The three years would split the total SRV into 11.57 per cent for each year.

This would however mean council would be collecting a lower revenue than the originally proposed SRV and it would need to find about $930,000 in the first three years.

Councillors who wanted this motion were motivated largely to lessen the burden of the rate increase in residential, business and farmland even further than other options.

This option would have had a cumulative increase to mining at 92 per cent over three years.

Cr Hoddle said option four addresses the main issues that were raised by the community during the SRV consultation.

“It was very clear from the surveys, from the town hall meetings and from the villages that … people did not want an SRV but they wanted services maintained,” Cr Hoddle said.

“That puts this council in a difficult situation where they have to balance between providing services and increasing rates. I think option four is the best because it makes it less difficult for ratepayers.

“I think to go back to the community and say it is still over two [years] is not listening, we have to listen.”

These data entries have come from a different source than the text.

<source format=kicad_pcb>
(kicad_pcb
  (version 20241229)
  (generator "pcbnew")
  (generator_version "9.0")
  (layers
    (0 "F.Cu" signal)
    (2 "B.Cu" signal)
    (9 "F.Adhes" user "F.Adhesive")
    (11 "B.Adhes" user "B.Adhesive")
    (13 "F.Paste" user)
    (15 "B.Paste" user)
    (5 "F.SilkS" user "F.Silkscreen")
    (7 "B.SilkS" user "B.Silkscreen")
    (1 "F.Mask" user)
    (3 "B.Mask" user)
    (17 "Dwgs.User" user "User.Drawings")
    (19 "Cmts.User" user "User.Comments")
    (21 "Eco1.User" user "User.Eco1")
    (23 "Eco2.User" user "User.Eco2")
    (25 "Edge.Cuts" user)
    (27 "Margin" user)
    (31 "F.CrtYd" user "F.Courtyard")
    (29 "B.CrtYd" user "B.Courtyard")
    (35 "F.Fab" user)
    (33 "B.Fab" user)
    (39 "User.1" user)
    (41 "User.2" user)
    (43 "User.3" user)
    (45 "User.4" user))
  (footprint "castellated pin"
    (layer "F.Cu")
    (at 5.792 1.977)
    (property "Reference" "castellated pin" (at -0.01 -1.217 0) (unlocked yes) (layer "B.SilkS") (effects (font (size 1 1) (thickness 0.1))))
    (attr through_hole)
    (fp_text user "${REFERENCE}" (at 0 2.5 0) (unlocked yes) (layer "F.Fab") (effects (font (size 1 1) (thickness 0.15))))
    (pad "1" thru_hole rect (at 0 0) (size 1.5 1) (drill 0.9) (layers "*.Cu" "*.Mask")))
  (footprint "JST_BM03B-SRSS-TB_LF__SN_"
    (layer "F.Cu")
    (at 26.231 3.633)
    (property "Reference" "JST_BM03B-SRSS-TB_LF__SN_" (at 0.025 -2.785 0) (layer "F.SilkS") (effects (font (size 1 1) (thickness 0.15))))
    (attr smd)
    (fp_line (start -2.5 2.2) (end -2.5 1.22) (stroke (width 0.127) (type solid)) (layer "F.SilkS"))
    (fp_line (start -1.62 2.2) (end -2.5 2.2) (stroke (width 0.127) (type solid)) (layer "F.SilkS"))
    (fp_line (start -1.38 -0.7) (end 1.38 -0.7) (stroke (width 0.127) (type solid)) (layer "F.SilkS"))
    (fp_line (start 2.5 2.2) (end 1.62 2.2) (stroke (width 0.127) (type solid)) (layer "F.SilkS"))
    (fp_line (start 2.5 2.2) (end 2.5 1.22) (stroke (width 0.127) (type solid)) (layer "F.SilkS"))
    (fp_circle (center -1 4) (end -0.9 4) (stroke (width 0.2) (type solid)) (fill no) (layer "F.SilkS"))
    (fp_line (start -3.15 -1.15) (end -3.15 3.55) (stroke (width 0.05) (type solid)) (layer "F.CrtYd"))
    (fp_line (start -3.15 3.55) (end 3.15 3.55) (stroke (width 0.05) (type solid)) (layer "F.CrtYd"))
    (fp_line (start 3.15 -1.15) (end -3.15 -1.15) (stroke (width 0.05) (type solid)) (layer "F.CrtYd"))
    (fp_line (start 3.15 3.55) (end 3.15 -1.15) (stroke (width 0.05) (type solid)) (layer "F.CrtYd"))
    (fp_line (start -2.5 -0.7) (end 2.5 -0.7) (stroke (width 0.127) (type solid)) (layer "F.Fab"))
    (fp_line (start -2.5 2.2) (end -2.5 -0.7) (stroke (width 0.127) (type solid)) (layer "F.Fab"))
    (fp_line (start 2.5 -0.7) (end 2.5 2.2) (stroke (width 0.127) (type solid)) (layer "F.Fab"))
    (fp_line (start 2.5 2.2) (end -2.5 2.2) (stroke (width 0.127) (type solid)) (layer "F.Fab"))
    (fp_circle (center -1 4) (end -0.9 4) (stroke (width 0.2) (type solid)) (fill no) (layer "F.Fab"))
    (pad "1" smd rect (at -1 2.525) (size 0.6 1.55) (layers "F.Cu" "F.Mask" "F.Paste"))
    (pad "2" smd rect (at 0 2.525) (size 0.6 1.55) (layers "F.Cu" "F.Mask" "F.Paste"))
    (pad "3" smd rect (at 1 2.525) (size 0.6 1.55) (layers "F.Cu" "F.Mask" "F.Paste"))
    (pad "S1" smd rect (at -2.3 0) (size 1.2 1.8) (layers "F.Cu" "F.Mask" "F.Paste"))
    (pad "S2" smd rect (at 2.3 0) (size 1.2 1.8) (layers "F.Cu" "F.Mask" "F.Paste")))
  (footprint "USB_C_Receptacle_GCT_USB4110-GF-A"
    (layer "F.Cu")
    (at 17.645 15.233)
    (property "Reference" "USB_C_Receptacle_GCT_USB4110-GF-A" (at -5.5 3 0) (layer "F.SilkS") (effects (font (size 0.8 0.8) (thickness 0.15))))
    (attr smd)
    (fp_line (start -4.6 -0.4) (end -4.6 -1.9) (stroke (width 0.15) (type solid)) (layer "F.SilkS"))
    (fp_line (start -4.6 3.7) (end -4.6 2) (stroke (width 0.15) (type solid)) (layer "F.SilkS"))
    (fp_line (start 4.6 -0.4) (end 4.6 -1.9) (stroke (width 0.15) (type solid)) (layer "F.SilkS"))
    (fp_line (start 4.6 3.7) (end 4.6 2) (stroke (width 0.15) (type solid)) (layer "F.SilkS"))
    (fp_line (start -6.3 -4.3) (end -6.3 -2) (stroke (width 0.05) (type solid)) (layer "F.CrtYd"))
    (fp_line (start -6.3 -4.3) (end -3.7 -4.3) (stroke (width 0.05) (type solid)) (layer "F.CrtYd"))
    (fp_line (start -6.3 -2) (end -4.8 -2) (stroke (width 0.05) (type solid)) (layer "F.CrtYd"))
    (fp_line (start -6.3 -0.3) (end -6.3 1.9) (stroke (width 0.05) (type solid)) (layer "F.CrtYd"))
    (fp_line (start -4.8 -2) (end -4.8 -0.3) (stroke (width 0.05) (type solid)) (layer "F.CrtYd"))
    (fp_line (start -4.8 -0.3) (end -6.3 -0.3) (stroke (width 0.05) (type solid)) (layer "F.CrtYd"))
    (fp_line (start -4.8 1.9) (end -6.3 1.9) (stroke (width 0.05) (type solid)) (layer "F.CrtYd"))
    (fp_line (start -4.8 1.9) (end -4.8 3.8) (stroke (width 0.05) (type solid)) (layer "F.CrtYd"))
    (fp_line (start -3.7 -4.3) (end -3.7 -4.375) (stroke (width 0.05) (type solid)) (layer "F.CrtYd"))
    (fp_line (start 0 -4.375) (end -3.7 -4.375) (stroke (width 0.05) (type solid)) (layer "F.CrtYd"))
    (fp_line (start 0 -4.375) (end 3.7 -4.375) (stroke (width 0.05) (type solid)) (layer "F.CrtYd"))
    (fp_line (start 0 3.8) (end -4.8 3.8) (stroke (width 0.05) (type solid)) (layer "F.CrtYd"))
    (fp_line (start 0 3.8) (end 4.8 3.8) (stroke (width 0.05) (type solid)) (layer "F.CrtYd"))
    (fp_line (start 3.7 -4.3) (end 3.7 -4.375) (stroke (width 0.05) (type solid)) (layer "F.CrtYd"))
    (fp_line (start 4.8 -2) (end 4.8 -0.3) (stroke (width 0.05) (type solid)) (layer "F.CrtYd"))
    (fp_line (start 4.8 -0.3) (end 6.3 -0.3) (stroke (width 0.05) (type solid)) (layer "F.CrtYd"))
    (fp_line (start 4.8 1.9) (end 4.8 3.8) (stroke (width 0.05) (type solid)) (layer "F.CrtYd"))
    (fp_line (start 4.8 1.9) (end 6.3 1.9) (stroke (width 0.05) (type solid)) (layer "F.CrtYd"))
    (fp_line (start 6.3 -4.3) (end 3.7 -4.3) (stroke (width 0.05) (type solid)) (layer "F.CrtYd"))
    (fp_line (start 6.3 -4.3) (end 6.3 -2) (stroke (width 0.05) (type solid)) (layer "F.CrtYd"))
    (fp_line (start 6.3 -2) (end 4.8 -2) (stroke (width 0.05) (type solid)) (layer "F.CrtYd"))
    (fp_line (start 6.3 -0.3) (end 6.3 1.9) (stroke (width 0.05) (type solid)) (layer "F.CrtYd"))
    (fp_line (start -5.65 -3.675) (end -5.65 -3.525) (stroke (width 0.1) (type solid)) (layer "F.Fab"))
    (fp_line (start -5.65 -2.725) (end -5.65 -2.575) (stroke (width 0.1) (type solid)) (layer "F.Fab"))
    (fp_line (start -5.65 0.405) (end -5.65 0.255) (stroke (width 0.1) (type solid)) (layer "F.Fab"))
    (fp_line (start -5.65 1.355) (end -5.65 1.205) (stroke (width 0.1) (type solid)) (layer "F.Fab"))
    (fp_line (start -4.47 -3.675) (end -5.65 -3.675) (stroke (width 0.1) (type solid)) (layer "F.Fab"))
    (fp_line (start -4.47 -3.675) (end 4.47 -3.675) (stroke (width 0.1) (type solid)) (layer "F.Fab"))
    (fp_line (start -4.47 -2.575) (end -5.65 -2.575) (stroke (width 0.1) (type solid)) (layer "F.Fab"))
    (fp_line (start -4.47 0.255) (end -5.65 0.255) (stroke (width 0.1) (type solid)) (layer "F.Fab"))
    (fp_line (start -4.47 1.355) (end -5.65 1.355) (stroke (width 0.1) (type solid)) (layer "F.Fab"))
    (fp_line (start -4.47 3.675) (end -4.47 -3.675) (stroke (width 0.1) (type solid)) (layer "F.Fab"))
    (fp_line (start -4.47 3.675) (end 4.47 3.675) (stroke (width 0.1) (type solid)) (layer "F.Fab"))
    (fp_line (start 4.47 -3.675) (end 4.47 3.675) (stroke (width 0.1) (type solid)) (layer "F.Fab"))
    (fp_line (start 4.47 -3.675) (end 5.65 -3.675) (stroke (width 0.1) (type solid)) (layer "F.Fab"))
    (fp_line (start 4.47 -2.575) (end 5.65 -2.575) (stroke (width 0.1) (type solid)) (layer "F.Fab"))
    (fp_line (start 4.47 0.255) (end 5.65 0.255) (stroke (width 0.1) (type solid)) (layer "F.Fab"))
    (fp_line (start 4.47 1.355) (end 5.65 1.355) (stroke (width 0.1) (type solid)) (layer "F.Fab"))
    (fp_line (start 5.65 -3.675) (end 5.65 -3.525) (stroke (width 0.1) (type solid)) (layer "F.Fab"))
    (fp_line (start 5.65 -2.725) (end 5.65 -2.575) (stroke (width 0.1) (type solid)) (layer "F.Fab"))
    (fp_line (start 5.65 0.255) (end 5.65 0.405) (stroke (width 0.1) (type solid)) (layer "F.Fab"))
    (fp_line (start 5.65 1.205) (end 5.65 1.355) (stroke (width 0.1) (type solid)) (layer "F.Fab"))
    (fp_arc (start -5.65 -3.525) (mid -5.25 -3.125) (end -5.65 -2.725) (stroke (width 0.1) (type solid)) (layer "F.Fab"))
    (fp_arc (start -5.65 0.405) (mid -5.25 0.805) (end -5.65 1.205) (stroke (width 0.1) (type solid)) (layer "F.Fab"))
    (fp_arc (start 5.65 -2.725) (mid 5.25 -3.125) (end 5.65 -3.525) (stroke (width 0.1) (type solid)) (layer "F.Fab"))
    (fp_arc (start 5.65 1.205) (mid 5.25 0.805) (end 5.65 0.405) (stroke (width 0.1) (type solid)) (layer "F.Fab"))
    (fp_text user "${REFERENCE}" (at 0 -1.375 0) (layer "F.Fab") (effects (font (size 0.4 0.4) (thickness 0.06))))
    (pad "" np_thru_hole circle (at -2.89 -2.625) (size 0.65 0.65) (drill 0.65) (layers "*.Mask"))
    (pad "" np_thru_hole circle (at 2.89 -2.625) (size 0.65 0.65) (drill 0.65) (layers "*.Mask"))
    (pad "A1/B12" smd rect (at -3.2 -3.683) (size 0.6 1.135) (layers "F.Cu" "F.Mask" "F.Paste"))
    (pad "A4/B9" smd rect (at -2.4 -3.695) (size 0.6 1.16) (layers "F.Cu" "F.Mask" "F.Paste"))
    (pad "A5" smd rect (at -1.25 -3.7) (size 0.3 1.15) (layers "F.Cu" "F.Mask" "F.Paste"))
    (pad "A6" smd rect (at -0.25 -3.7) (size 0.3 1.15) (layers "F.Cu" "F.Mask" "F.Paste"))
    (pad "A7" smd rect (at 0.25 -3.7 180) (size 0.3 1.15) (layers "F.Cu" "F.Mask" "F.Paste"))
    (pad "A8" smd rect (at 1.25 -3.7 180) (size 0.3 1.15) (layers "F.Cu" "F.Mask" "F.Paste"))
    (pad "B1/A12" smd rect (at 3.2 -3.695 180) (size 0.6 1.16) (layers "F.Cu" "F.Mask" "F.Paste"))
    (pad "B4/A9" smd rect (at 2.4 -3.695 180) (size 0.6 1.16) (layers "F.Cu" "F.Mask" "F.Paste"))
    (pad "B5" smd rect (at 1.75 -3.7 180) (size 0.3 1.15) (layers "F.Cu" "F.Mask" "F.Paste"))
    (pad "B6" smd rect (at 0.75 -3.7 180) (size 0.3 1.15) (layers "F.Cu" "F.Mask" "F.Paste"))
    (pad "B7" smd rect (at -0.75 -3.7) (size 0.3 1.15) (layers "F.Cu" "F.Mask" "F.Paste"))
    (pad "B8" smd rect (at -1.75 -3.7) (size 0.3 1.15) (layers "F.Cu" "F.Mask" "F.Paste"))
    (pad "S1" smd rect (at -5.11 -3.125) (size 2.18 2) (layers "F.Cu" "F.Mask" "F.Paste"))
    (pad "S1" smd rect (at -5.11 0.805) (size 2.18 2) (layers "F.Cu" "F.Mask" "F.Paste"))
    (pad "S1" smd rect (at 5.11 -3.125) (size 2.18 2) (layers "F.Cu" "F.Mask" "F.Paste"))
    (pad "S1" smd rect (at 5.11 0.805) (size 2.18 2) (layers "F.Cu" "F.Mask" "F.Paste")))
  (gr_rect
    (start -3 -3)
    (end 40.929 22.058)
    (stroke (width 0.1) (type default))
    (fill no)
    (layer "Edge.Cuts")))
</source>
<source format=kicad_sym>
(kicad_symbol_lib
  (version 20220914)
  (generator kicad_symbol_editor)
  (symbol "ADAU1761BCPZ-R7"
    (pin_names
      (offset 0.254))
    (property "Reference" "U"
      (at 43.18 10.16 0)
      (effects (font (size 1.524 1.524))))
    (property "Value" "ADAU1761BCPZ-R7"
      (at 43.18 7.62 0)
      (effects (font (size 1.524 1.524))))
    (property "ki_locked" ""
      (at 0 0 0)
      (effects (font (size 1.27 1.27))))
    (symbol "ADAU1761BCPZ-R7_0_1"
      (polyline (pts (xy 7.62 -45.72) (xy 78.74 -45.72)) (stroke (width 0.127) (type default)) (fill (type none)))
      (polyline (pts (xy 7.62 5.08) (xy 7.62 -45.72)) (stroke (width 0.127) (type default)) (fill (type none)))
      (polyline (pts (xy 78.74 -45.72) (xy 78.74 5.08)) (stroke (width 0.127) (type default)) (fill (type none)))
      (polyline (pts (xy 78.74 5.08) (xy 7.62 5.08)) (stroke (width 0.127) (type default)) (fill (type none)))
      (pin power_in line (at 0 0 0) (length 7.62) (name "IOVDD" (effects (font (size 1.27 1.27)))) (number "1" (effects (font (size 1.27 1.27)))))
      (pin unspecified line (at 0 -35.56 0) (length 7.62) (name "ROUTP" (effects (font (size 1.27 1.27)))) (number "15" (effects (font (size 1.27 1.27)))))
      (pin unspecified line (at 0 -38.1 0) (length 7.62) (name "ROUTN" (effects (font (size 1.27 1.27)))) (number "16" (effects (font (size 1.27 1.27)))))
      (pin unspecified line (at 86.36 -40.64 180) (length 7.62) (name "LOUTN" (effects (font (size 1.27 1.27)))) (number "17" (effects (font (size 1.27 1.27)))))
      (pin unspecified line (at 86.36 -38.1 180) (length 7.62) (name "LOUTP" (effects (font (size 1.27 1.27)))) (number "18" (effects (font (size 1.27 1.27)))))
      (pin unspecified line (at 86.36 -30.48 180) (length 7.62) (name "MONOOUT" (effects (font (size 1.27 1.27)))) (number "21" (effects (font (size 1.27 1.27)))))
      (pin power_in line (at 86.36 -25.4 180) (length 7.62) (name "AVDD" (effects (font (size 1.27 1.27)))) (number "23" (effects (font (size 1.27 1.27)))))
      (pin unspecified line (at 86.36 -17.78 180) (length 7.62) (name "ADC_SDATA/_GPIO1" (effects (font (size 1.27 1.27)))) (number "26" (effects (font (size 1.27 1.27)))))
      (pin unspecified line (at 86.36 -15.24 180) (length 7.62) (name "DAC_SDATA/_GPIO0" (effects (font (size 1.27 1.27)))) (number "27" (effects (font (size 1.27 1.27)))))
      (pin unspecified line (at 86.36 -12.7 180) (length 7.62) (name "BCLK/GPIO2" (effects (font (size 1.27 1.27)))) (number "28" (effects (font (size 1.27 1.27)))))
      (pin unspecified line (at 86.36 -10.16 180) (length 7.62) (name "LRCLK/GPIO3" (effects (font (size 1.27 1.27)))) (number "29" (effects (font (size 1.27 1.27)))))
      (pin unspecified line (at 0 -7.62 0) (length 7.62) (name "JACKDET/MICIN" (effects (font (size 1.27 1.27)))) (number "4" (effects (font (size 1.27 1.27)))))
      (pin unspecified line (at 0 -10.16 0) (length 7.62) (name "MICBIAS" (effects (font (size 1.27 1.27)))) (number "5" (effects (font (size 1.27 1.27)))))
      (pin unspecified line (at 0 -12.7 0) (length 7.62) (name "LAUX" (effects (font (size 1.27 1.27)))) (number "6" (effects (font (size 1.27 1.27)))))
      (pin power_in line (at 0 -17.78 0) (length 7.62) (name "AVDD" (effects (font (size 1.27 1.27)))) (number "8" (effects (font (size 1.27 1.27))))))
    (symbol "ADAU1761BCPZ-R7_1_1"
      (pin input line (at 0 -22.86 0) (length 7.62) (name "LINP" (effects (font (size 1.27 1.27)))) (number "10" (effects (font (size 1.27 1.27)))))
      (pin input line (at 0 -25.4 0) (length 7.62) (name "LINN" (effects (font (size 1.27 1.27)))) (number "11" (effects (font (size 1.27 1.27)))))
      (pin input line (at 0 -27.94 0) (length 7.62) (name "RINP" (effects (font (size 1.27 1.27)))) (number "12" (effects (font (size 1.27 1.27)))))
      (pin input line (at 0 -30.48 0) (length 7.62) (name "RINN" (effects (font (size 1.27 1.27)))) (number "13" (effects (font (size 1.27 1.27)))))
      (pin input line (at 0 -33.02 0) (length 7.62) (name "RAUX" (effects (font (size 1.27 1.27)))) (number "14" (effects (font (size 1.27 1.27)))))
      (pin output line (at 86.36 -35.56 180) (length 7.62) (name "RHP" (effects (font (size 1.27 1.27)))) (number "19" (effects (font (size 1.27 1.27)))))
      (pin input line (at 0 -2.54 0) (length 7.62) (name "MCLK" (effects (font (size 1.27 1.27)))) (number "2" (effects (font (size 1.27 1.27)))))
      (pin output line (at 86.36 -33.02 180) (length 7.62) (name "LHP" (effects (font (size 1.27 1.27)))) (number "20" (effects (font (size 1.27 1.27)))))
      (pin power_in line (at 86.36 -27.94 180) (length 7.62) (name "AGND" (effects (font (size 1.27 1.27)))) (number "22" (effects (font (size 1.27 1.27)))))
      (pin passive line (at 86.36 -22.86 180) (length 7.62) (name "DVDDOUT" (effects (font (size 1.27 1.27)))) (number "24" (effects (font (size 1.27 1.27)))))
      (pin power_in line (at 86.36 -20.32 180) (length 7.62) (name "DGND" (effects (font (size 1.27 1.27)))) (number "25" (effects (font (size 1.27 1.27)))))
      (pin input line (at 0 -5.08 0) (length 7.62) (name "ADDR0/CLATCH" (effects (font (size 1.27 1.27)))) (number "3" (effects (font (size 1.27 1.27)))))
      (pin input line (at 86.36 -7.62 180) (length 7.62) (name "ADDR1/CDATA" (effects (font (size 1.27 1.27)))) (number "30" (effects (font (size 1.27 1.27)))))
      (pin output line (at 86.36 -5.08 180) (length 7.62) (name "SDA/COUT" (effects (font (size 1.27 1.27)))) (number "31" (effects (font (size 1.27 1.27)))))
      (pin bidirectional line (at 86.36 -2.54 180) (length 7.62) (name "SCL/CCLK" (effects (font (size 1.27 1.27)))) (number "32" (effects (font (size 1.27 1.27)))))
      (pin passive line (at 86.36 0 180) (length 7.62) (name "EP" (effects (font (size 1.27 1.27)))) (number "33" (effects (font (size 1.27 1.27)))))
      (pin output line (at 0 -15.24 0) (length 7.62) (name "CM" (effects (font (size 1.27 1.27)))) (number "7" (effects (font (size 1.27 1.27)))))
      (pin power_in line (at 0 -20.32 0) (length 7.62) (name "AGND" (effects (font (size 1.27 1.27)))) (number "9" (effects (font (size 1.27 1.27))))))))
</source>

Cr Moore felt that council was continuing to cost shift onto the community, just as the governments had done to the council.

He argued there could be further shifting down the chain, with renters being left to shoulder the burden with rent increases.

“I do acknowledge it is quite a bit of money, $930,000 over three years but that comes out to $850 roughly per day across the economy that we have to find,” Cr Moore said.

“No one is going to be 100 per cent happy with this, but I think we are shifting it fairly across the entire community as a burden and not just taking the easy option.”

Mayor Colleen Fuller also stated her favour for option four, stating it best reflected what the community wanted to see in her opinion.

All other councillors were in favour of scenario five, which was the 37.67 per cent cumulative SRV over two years, which eventually won out.

Cr Kate McGrath felt that option five was still guided by the community, pointing out the total cumulative amount is less than what was first proposed with residential, business and farmlands categories paying even less.

“It also has the additional benefit of not leaving us in the hole $929,000,” she said.

“As much as I understand there is an appetite to spread the impact as much as we possibly can, I really do feel that scenario five manages to provide the outcome we sought in that consultation but also manages to substantially reduce the actual financial impact on our ratepayers and that really must be the priority here – how do we have financial viability into the future and also minimise any impact on the community that we are here to represent?”

Cr Tammey McAllan pointed out that option five would mean council would be less likely to need another rate rise long term “which the community definitely didn’t want”. She requested an explanation of the cumulative increase impact under the option four.

Gunnedah Shire Council director corporate services Kelly Stidworthy confirmed option four would raise less revenue in the earlier years but was “doable”.

“By spreading the SRV over a longer period of time it will alleviate some of those rating impacts that were identified in the community engagement process from different categories of ratepayers,” Ms Stidworthy said.

“The key difference … is that immediate cash flow projection.”

Cr Rob Hooke labelled making a decision on the rate rise as an “awkward situation and one of compromise”.

“Option five gives us the ability to move forward whereas option four leaves us in a situation of risk,” he said.

Cr Hooke reminded the council of the risks identified in scenario four, such as, further cost shifting that council would potentially be unable to absorb; the possibility that no financial capacity is generated to manage growth-related infrastructure; that proposed measures to savings are not accepted by the council because of the impact on services and community and; the funding to address the backlog of infrastructure work is reduced making the conditions of the asset worse.

He acknowledged the community wanted the SRV over three years but option five was for two years.

He added an additional point for council “strive to achieve $930,000 through efficiency gains and operational savings over the three-year period 2025 to 2028 with a report to council by May 30 annually”.

Cr Linda Newell was also in favour of number five, noting the council would have funds to do things quicker.

“My concern with option four is if council cannot find those efficiency savings, we are all going to be back here in three years doing another SRV which is more challenging for our community and this way we can move forward and grow and develop,” she said.

Cr Juliana McArthur further advocated for five, describing the option as “bang for buck”.

“A little bit of pain in the first two years but then it drops significantly, whereas in the third year there is still more pain under scenario four,” she said.

“We really need a [council] that can do things for its community groups, its schools, for its businesses, for all ratepayers.

“If we are just treading water and we are prepared to ask for an SRV where ratepayers pay more for less, that is not a scenario that I would support.

“I think that ratepayers want to see their council make a decision that shows leadership and shows

responsible financial management so that this Special Rate Variation truly is special.

“So we don’t have to come back in a couple of years’ time and say ‘look we couldn’t find those efficiency gains’.”

Cr McArthur pointed out that if council was unable to find those gains it may need to borrow the funds, which would create more costs.

The annual reporting to council would put the pressure on for further cost improvements and efficiency gains.

Cr Ann Luke reminded the council of the constraints from cost shifting from state government and the reduction of funds from the federal government from state to run local government.

She stated this was originally one per cent of taxes raised but is now down significantly, solidifying her reasoning for choosing option five

“It [pulls] the pressure back on the council’s financial position a lot less, it means we have more flexibility of doing the things and providing the services that I believe our community wants and needs,” she said.